Using Intel 8088 CPU at 5MHz (cheaper and more easily-sourced than the compatible 16-bit Intel 8086), the marvel of the IBM PC 5150 was not exactly its blazing speed or bleeding edge components, but rather its expandability with widely available add-ons. The PC featured up to 12 usable 8-bit expansion slots (five on the motherboard, seven on the expansion chassis) to connect an array of options such as serial or parallel ports, networking, a mouse, or color graphics card. Need a hard drive? More memory? No problem! The PC allowed the user to upgrade their rig to suit the needs of individual applications and workflows, enabling project collaboration in the digital world like never before.
But What Did It Have in Common with Today’s Computers?
You’re probably asking what this silicon dinosaur really had in common with the lightning-fast marvels used today. After all, the price tag of an IBM PC, with its ability to process a million inputs per second (MIPS), started around $1,600 (or $5,100 in today’s money) at a time when the average household income was under $23,000. The performance of your mobile phone is measured on the tera operations scale (a thousand-thousand multiplier of MIPS) for much less than $1,000 (in today’s money, of course), all in a physical spec that slides into your pocket, weighs under half a pound, and can be used anywhere…quite a contrast to the original PC’s sprawling metal chassis that consumed entire desks.
But as we all learned in childhood, you can’t judge a book by its clunky beige cover, and the success of any good idea goes beyond the constraints of its physical form. As it turned out, IBM’s willingness to listen to their customers and retail partners was the key. In designing a competitively-priced product compatible with those sold by the other brands, they not only put their product (and their company) on the personal computing map with their first offering, but they had established themselves as the 800-pound gorilla in the market, more than doubling Apple Computer’s revenues a mere three years after the PC’s 1981 debut (pricing it 40% less than the Apple Lisa, released two years later, didn’t hurt).

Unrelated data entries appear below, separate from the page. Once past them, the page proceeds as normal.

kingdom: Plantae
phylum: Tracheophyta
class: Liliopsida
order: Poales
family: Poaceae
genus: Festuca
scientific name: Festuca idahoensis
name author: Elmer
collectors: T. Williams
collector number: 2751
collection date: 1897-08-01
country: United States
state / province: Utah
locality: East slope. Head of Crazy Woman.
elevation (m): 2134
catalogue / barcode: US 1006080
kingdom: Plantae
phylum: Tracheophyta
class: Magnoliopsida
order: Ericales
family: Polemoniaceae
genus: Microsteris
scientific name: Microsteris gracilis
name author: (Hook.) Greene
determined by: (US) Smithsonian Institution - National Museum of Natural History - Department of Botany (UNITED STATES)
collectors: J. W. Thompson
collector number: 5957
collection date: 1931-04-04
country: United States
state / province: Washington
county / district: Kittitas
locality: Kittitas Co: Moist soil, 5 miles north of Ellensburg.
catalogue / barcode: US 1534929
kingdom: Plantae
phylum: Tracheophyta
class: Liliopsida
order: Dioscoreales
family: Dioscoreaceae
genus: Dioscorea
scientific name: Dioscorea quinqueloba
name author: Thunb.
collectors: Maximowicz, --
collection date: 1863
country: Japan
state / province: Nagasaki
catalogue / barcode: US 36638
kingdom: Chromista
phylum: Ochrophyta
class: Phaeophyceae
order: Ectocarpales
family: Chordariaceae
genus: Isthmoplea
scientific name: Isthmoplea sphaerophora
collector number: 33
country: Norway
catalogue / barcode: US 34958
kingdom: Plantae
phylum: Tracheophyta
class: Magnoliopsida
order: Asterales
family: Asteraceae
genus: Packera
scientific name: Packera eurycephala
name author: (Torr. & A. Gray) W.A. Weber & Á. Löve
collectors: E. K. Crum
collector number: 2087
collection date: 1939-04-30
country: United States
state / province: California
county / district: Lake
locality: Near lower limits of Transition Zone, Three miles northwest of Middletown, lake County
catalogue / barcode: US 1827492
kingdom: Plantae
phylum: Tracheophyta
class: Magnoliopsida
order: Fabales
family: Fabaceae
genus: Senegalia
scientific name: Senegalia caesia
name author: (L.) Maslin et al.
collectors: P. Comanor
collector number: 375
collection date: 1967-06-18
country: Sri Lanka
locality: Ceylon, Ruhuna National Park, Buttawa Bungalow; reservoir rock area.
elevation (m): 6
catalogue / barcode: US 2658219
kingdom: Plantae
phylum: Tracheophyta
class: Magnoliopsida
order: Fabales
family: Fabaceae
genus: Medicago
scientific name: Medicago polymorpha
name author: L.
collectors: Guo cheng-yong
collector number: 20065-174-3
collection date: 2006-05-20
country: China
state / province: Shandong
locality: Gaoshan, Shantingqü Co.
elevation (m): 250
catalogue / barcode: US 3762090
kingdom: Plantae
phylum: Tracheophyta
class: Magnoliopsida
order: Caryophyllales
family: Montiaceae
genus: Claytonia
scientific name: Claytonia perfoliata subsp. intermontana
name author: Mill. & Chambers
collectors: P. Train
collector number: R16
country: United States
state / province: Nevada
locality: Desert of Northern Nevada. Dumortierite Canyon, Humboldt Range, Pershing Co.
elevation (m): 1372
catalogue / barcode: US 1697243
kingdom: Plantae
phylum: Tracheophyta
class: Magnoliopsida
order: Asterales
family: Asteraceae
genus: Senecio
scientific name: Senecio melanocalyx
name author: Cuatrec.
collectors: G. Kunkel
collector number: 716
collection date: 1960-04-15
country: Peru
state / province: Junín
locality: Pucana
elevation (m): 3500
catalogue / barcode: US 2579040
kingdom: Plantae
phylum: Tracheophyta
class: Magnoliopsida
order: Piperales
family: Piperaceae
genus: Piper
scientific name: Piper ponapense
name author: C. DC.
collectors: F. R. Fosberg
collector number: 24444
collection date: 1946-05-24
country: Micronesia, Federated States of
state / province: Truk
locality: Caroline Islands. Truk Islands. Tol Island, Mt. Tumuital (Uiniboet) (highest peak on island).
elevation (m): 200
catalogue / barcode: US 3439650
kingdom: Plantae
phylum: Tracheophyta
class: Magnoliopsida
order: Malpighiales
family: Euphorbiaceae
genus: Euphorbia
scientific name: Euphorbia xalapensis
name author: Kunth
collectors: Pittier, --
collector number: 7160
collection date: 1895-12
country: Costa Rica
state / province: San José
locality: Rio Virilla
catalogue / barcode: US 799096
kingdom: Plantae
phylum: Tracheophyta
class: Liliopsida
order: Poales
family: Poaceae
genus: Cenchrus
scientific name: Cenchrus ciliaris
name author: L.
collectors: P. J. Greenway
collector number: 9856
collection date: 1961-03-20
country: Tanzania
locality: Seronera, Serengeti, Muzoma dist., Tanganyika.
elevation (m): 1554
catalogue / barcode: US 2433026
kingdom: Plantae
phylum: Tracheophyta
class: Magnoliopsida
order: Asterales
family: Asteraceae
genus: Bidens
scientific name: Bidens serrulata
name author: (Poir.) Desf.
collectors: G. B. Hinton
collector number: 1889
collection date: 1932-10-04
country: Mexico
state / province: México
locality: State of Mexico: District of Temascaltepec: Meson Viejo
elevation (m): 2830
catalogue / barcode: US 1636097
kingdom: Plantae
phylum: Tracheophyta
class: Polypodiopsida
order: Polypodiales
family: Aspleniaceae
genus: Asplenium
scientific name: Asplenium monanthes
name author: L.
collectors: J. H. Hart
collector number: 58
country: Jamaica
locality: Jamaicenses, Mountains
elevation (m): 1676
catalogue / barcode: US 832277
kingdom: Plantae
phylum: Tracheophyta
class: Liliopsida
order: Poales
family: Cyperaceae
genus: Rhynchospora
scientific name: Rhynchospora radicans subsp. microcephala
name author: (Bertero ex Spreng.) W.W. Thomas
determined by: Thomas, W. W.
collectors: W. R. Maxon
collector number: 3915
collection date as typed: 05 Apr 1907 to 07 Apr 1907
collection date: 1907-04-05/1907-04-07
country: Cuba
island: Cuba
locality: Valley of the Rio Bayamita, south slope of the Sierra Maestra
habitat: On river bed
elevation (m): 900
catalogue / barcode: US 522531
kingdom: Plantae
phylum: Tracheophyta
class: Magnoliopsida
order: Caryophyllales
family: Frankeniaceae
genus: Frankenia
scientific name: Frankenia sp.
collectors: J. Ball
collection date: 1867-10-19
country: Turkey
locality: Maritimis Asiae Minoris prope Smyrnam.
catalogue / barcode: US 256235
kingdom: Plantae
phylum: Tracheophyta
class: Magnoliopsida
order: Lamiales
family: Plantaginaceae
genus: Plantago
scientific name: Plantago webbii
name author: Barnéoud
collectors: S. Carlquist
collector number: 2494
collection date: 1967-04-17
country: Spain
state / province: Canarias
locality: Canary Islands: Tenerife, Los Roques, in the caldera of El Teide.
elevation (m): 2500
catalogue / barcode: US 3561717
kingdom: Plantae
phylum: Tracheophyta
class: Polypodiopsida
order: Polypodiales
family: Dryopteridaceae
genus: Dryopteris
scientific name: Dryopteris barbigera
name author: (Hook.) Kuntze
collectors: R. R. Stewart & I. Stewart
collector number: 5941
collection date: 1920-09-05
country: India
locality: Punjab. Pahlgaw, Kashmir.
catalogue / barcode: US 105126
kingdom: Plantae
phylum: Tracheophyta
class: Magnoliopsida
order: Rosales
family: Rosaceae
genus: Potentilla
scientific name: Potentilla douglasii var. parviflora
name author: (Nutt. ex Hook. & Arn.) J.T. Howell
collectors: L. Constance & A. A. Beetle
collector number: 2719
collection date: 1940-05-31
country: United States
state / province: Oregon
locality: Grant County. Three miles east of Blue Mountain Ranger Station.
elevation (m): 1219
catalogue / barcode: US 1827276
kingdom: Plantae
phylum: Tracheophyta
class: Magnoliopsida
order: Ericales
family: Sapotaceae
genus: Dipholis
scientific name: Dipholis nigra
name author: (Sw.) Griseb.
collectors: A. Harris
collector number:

Further, boasting specifications like the Microsoft Disk Operating System (MS DOS) as well as a bevy of 8-bit peripherals and storage support, you might compare the PC’s open architecture approach to the computer ecosystems of today. Today’s international standards (including WiFi, Bluetooth, and PCIe) owe their existence to a key decision made by IBM: to follow the market’s expectation of compatibility, regardless of brand name. Perhaps to the dismay (or pleasant surprise) of IBM’s marketing team, the “PC” moniker is forever the shorthand for an entire universe of computer products, all compatible with that original x86 architecture of yesteryear.
We get it – whether your daily driver is macOS, Windows, Linux, Android, or iOS, your personal machine is an extension of you. It’s the bridge between great ideas and collaborative success. While we all have our preferences (or Settings, or Control Panels), our greatest potential is found when we agree on a method of working together to achieve bigger things. Shared success through achievement of our greater potential is something we at Infracore value within our team, and with our growing roster of clients as well.
The IBM PC was not the first personal computer, but in 1981, it was the first one that focused on making computers personal. Your Android or iPhone is undoubtedly better off for it, and we should all be thankful…so let’s all sing together: Happy Birthday, PC!